Random forests (RF) are a popular machine learning technique for both classification and regression. Furthermore, it involves an ensemble of decision trees, which we train on random subsets of the input data.

How does random forests algorithm work

For example, if we have 100 samples in the training data, we will train each decision tree on 100 examples. However, since each decision tree trains on a different subset, we need to duplicate some examples in that subset to get 100 total examples.

Therefore, each decision tree trains to specialize in their own training subset. We know this type of data sampling by the name of bagging (bootstrap aggregating).

During training, each decision tree in the forest learns to make a prediction based on a sequence of if-else conditions. In continuation, the algorithm applies these conditions to the input features.

Pros and cons

One of the key advantages of random forests is their ability to handle high-dimensional data and large datasets. They are also relatively easy to use and interpret, which makes them a popular choice in many applications.

RF are also robust to noise, outliers and they can handle missing values in the input data. Another great advantage is that they can provide a measure of feature importance. This can be useful for understanding the underlying structure of the data.

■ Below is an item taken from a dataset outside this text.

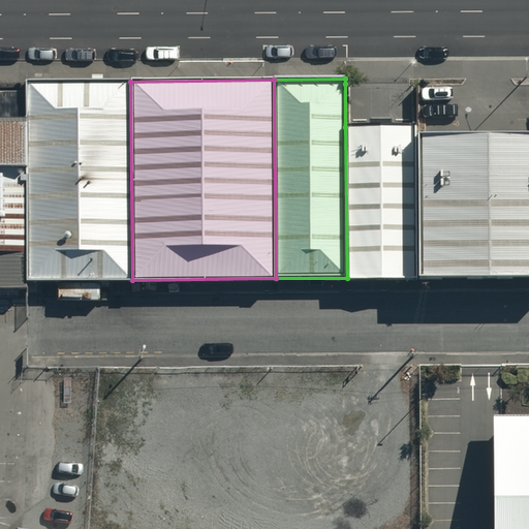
[(26,281),(132,280),(130,82),(24,83),(24,125),(26,281)]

However, decision trees tend to overfit, but this problem is resolved once we take into account output from all the trees inside the RF. This is also why most prefer to use random forests rather than single decision trees.


To conclude, random forests is a powerful and versatile technique for machine learning tasks. It performs particularly good in applications with high-dimensional data and large datasets.

I hope this article helped you gain a better understanding about random forests in machine learning and perhaps even inspire you to learn even more.